Question

Use a scalar line integral to find the length of the following curves. $$\mathbf{r}(t)=\left\langle 20 \sin \frac{t}{4}, 20 \cos \frac{t}{4}, \frac{t}{2}\right\rangle, \text { for } 0 \leq t \leq 2$$

Short answer

Answer: The length of the curve is 20.

Step-by-step solution

Compute the derivative of the vector function with respect to t

To find the derivative of $$\mathbf{r}(t)$$, we need to differentiate each component of the vector function with respect to t.
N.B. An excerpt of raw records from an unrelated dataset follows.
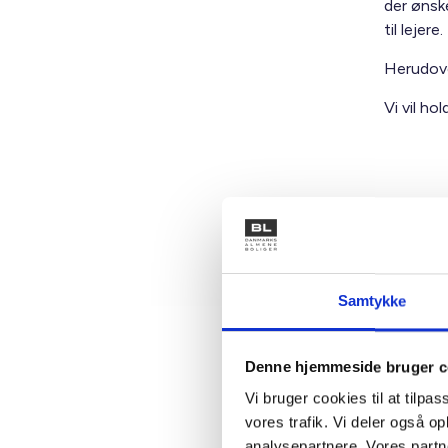
der ønsk
til lejere.
Herudove
Vi vil h
Med venl
Bent Mad
Samtykke
Kontakt
Denne hjemmeside bruger c
Vi bruger cookies til at tilpas
Ben
vores trafik. Vi deler også 
analysepartnere. Vores partn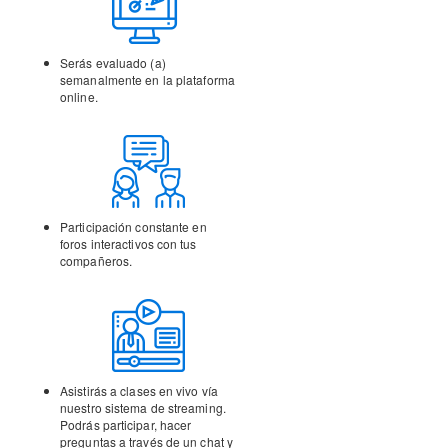
Serás evaluado (a)
semanalmente en la
plataforma
online.
Participación constante en
foros interactivos con tus
compañeros.
Asistirás a clases en vivo vía
nuestro sistema de streaming.
Podrás participar, hacer
preguntas a través de un chat y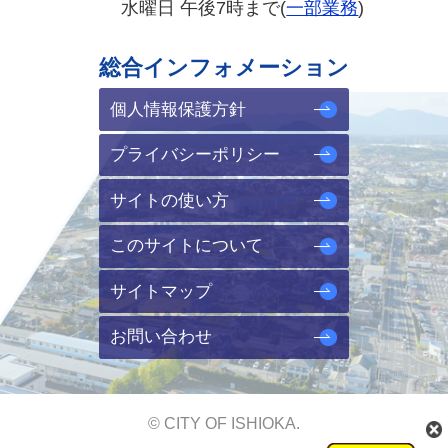
水曜日 午後7時まで(
一部業務
)
総合インフォメーション
個人情報保護方針
プライバシーポリシー
サイトの使い方
このサイトについて
サイトマップ
お問い合わせ
© CITY OF ISHIOKA.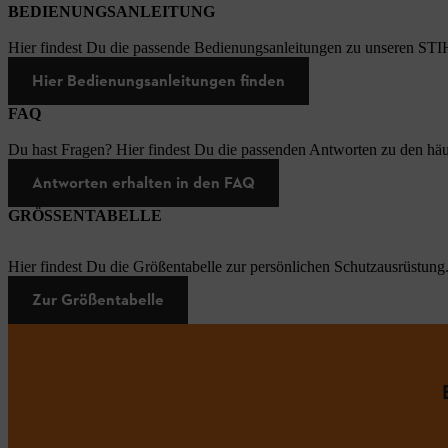
BEDIENUNGSANLEITUNG
Hier findest Du die passende Bedienungsanleitungen zu unseren STI
Hier Bedienungsanleitungen finden
FAQ
Du hast Fragen? Hier findest Du die passenden Antworten zu den häu
Antworten erhalten in den FAQ
GRÖSSENTABELLE
Hier findest Du die Größentabelle zur persönlichen Schutzausrüstung
Zur Größentabelle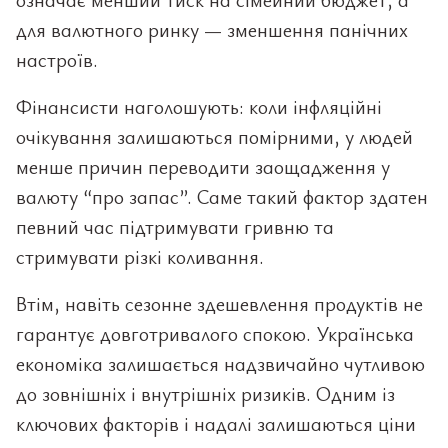
для валютного ринку — зменшення панічних
настроїв.
Фінансисти наголошують: коли інфляційні
очікування залишаються помірними, у людей
менше причин переводити заощадження у
валюту “про запас”. Саме такий фактор здатен
певний час підтримувати гривню та
стримувати різкі коливання.
Втім, навіть сезонне здешевлення продуктів не
гарантує довготривалого спокою. Українська
економіка залишається надзвичайно чутливою
до зовнішніх і внутрішніх ризиків. Одним із
ключових факторів і надалі залишаються ціни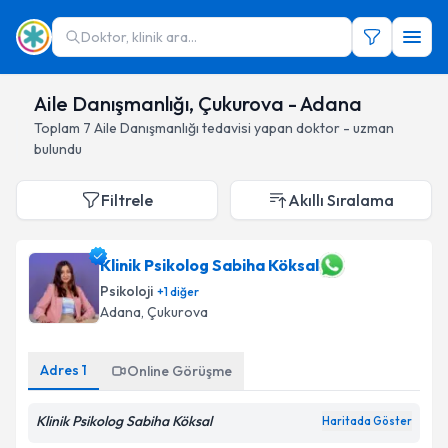
Doktor, klinik ara...
Aile Danışmanlığı, Çukurova - Adana
Toplam
7
Aile Danışmanlığı
tedavisi yapan doktor - uzman
bulundu
Filtrele
Akıllı Sıralama
Klinik Psikolog Sabiha Köksal
Psikoloji
+
1
diğer
Adana
, Çukurova
Adres
1
Online Görüşme
Klinik Psikolog Sabiha Köksal
Haritada Göster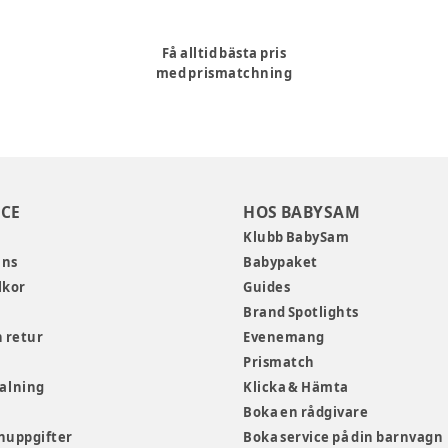
Få alltid bästa pris
med prismatchning
CE
HOS BABYSAM
Klubb BabySam
ans
Babypaket
lkor
Guides
Brand Spotlights
 retur
Evenemang
Prismatch
talning
Klicka & Hämta
Boka en rådgivare
nuppgifter
Boka service på din barnvagn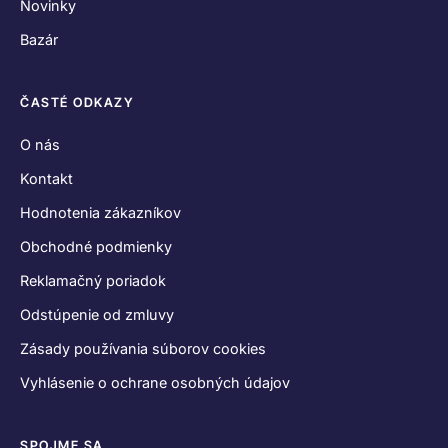
Novinky
Bazár
ČASTÉ ODKAZY
O nás
Kontakt
Hodnotenia zákazníkov
Obchodné podmienky
Reklamačný poriadok
Odstúpenie od zmluvy
Zásady používania súborov cookies
Vyhlásenie o ochrane osobných údajov
SPOJME SA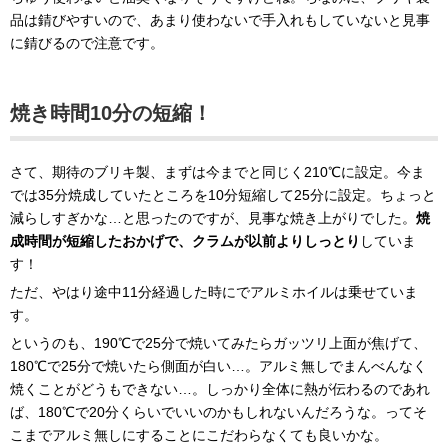
品は錆びやすいので、あまり使わないで手入れもしていないと見事
に錆びるので注意です。
焼き時間10分の短縮！
さて、期待のブリキ製、まずは今までと同じく210℃に設定。今ま
では35分焼成していたところを10分短縮して25分に設定。ちょっと
減らしすぎかな…と思ったのですが、見事な焼き上がりでした。
焼
成時間が短縮したおかげで、クラムが以前よりしっとり
していま
す！
ただ、やはり途中11分経過した時にでアルミホイルは乗せていま
す。
というのも、190℃で25分で焼いてみたらガッツリ上面が焦げて、
180℃で25分で焼いたら側面が白い…。アルミ無しでまんべんなく
焼くことがどうもできない…。しっかり全体に熱が伝わるのであれ
ば、180℃で20分くらいでいいのかもしれないんだろうな。ってそ
こまでアルミ無しにすることにこだわらなくても良いかな。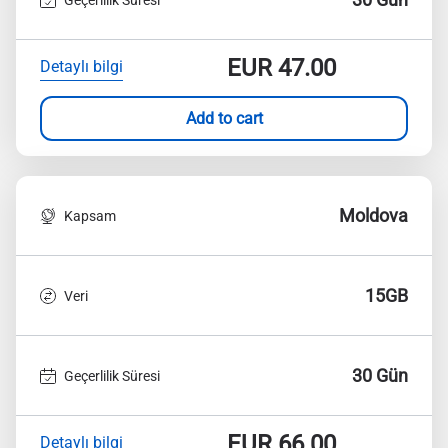
EUR
47.00
Detaylı bilgi
Add to cart
Moldova
Kapsam
15GB
Veri
30 Gün
Geçerlilik Süresi
EUR
66.00
Detaylı bilgi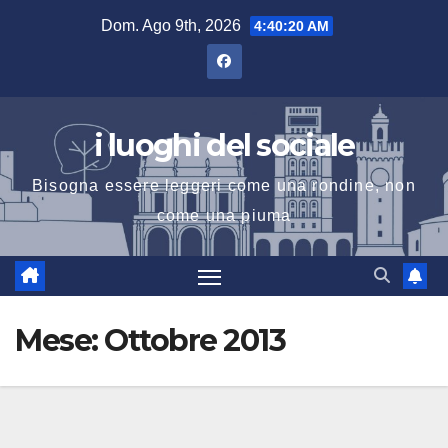
Salta
Dom. Ago 9th, 2026
4:40:21 AM
al
contenuto
i luoghi del sociale
Bisogna essere leggeri come una rondine, non
come una piuma
Mese:
Ottobre 2013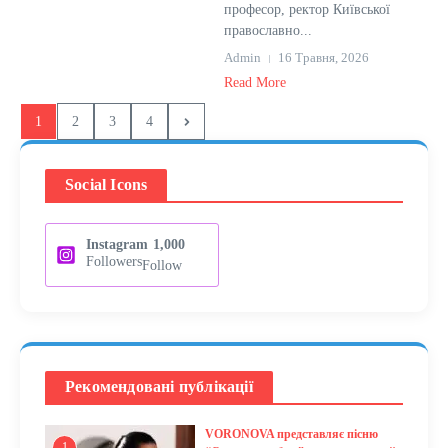
професор, ректор Київської
православно...
Admin
16 Травня, 2026
Read More
1
2
3
4
Social Icons
Instagram
1,000
Followers
Follow
Рекомендовані публікації
VORONOVA представляє пісню
1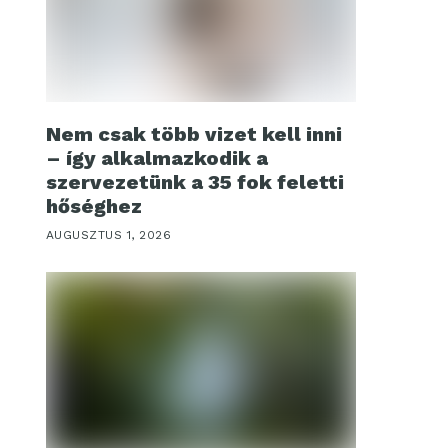
Nem csak több vizet kell inni
– így alkalmazkodik a
szervezetünk a 35 fok feletti
hőséghez
AUGUSZTUS 1, 2026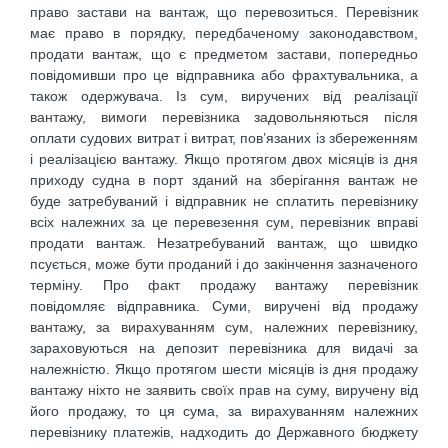
право застави на вантаж, що перевозиться. Перевізник
має право в порядку, передбаченому законодавством,
продати вантаж, що є предметом застави, попередньо
повідомивши про це відправника або фрахтувальника, а
також одержувача. Із сум, виручених від реалізації
вантажу, вимоги перевізника задовольняються після
оплати судових витрат і витрат, пов’язаних із збереженням
і реалізацією вантажу. Якщо протягом двох місяців із дня
приходу судна в порт зданий на зберігання вантаж не
буде затребуваний і відправник не сплатить перевізнику
всіх належних за це перевезення сум, перевізник вправі
продати вантаж. Незатребуваний вантаж, що швидко
псується, може бути проданий і до закінчення зазначеного
терміну. Про факт продажу вантажу перевізник
повідомляє відправника. Суми, виручені від продажу
вантажу, за вирахуванням сум, належних перевізнику,
зараховуються на депозит перевізника для видачі за
належністю. Якщо протягом шести місяців із дня продажу
вантажу ніхто не заявить своїх прав на суму, виручену від
його продажу, то ця сума, за вирахуванням належних
перевізнику платежів, надходить до Державного бюджету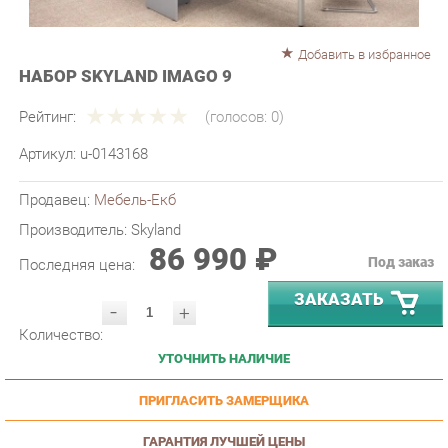
Добавить в избранное
НАБОР SKYLAND IMAGO 9
Рейтинг:
(голосов:
0
)
Артикул:
u-0143168
Продавец:
Мебель-Екб
Производитель:
Skyland
86 990 ₽
Под заказ
Последняя цена:
ЗАКАЗАТЬ
-
+
Количество:
УТОЧНИТЬ НАЛИЧИЕ
ПРИГЛАСИТЬ ЗАМЕРЩИКА
ГАРАНТИЯ ЛУЧШЕЙ ЦЕНЫ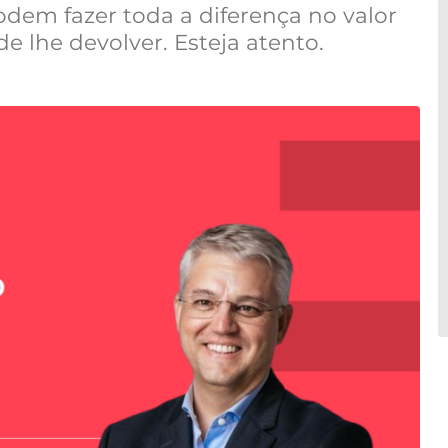
em fazer toda a diferença no valor
 lhe devolver. Esteja atento.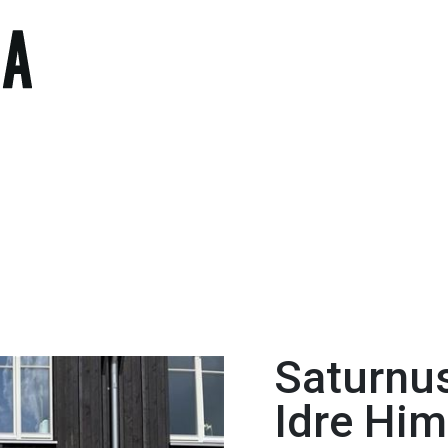
Saturnus
Idre Him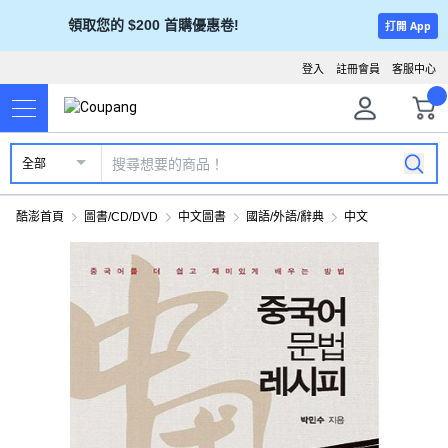
領取您的 $200 首購優惠卷!
打開 App
登入
註冊會員
客服中心
全部
酷澎首頁
圖書/CD/DVD
中文圖書
國語/外語/辭典
中文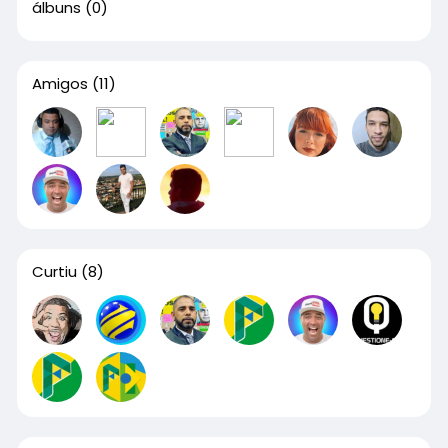
álbuns
(0)
Amigos
(11)
Curtiu
(8)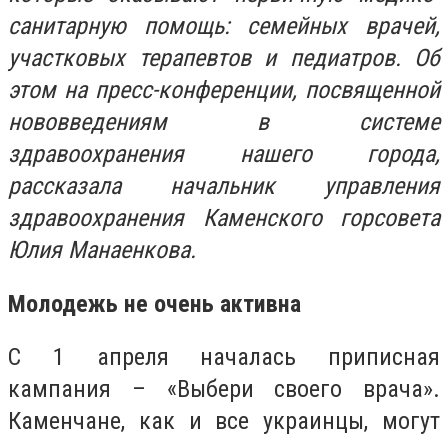
санитарную помощь: семейных врачей,
участковых терапевтов и педиатров. Об
этом на пресс-конференции, посвященной
нововведениям в системе
здравоохранения нашего города,
рассказала начальник управления
здравоохранения Каменского горсовета
Юлия Манаенкова.
Молодежь не очень активна
С 1 апреля началась приписная
кампания – «Выбери своего врача».
Каменчане, как и все украинцы, могут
We have: $$\mathbf{r'}(t) = \frac{d}{dt} \langle 20 \sin \frac{t}{4}, 20 \cos \frac{t}{4}, \frac{t}{2} \rangle = \langle \frac{d(20 \sin \frac{t}{4})}{dt}, \frac{d(20 \cos \frac{t}{4})}{dt}, \frac{d(\frac{t}{2})}{dt} \rangle$$ Using the chain rule, we can find the derivative of each component: $$\mathbf{r'}(t) = \langle 20 \cos \frac{t}{4} \cdot \frac{1}{4}, -20 \sin \frac{t}{4} \cdot \frac{1}{4}, \frac{1}{2} \rangle$$

Find the magnitude of the derivative vector

The magnitude of the derivative vector can be found using the following formula: $$||\mathbf{r'}(t)|| = \sqrt{(\frac{1}{4} \cdot 20 \cos \frac{t}{4})^2 + (- \frac{1}{4} \cdot 20 \sin \frac{t}{4})^2 + \frac{1}{4}}$$. Now, we simplify the expression: $$||\mathbf{r'}(t)|| = \sqrt{25 (\cos^2 \frac{t}{4} + \sin^2 \frac{t}{4}) + \frac{1}{4}} = \sqrt{25 + \frac{1}{4}} = \sqrt{100}$$ Thus, we have: $$||\mathbf{r'}(t)|| = 10$$

Set up the scalar line integral for the curve's length

To find the length of the curve, we need to set up the scalar line integral: $$L = \int_{0}^{2} ||\mathbf{r'}(t)|| dt$$. We have already found $$||\mathbf{r'}(t)|| = 10$$, so we can substitute that value into the integral: $$L = \int_{0}^{2} 10 dt$$

Evaluate the integral to find the length of the curve

Now we need to evaluate the integral to find the length of the curve: $$L = \int_{0}^{2} 10 dt = 10 \int_{0}^{2} dt = 10[t]_{0}^{2} = 10(2-0) = 20$$ So, the length of the curve is 20.